Francis N. Selkirk was the seventh of eight sons of James Selkirk, a Scotchman who came to America just before the beginning of the revolutionary war. He enlisted as a soldier in the war, and after being engaged in several battles was finally present at the surrender of Cornwallis, at Yorktown. After the close of the war he settled as a farmer in Bethlehem, Albany county, where Francis was born in October, 1809. His professional studies were under the direction of Dr. Joel A. Wing, and he received his license from the County Medical Society, which he joined in 1829.

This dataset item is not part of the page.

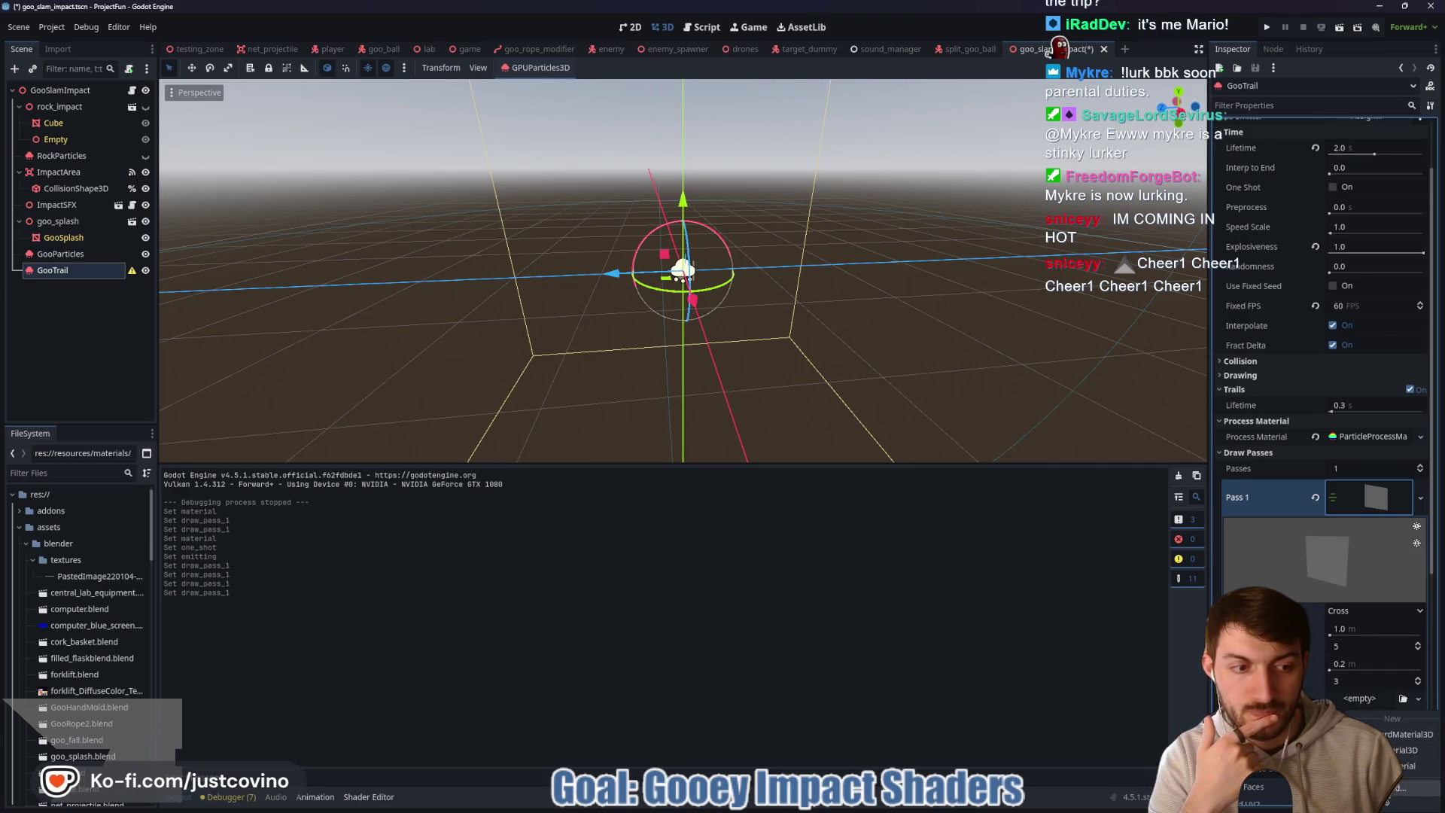
{"action": "left_click", "coordinate": [1396, 788]}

Having friends in Texas, he was induced to seek his fortune in that remote portion of the country. He accordingly sailed With his wife in the Walter Scott, in the autumn of 1838, for some port in Texas, but the vessel was wrecked off of one of the Bahama islands. They were fortunately taken from the wreck by another vessel a few minutes before it went beneath the waves, to be lost in the ocean. Everything was lost in the wreck. The vessel was bound for New Orleans, where Dr. Selkirk arrived without means to continue his journey. He abandoned his enterprise and returned to New York. He was never successfully established in his profession, and for a time sought employment in other engagements. His health, which was never vigorous, at length failed, and he died in Albany in July, 1849, at the age of forty years.